Quarenta dias após a Ressurreição, a Igreja celebra a Ascensão do SENHOR aos Céus, onde Ele está sentado à direita do Pai, conforme professamos no CREDO. Após a Páscoa, Jesus não apareceu aos seus discípulos para reivindicar seu posto de Mestre ou implantar um teocrático reino de Deus no mundo, como muitos achavam que Ele devia ter feito durante sua vida terrestre. Através da Ressurreição Jesus volta para nós glorioso. Assim, paradoxalmente, ao celebrarmos a entrada de Jesus na sua glória, não celebramos uma despedida, mas um novo modo de presença. Sua promessa foi muito explícita: «“Eis que estou convosco todos os dias até a consumação dos séculos.» (Mt 28,20). De facto, a partir desta promessa celebramos «Emanuel» (Deus connosco) com mais certeza.

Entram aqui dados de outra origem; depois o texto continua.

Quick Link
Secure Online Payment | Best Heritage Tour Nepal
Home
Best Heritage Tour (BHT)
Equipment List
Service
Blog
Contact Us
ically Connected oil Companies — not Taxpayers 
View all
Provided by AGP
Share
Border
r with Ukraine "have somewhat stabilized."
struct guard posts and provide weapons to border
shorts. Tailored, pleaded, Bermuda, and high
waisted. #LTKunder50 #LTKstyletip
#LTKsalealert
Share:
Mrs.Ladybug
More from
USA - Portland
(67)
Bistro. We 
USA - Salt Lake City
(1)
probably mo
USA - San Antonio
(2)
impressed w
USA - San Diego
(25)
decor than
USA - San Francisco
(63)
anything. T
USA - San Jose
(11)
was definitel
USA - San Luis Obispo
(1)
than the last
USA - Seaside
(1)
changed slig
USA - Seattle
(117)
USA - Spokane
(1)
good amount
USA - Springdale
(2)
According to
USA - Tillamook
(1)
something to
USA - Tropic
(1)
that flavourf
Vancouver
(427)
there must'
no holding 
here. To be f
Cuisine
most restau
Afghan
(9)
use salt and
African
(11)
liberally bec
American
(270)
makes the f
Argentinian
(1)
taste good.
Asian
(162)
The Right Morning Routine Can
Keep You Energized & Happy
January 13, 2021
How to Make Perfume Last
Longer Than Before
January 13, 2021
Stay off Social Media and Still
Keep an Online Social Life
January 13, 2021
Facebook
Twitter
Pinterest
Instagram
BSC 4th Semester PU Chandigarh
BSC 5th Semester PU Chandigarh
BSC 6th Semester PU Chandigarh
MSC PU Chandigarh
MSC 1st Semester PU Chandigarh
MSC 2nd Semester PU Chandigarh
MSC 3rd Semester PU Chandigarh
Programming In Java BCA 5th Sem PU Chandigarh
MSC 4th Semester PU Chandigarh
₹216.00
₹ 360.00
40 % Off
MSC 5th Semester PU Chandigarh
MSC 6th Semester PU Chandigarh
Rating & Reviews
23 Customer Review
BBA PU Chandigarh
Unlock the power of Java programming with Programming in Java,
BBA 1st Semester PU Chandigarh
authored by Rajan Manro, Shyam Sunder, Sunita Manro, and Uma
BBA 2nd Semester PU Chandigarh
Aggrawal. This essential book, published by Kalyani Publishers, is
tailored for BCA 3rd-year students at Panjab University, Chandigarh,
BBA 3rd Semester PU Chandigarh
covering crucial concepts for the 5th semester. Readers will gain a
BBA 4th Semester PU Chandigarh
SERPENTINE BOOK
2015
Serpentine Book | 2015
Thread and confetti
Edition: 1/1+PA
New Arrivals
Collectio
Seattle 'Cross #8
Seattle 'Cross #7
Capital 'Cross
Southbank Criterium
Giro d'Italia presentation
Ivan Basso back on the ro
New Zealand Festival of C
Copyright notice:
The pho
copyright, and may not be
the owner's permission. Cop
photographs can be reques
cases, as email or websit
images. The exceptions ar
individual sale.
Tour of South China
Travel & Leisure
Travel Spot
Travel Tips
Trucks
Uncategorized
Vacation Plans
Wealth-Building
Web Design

Esperar o Senhor até que Ele venha não deve provocar em nós uma alienação. Viver esta expectativa, viver esta espera, exige de nós atitudes concretas, pois viver com a mente no céu não nos dispensa de estar com os dois pés firmes no chão. Tal admoestação foi feita pelos anjos para alertar que esta segunda vinda do Senhor exigirá uma preparação constante. Pois se o seu nascimento aconteceu de maneira despercebida, rodeado apenas pelos pastores e animais, mas da próxima vez, terá outra relevância.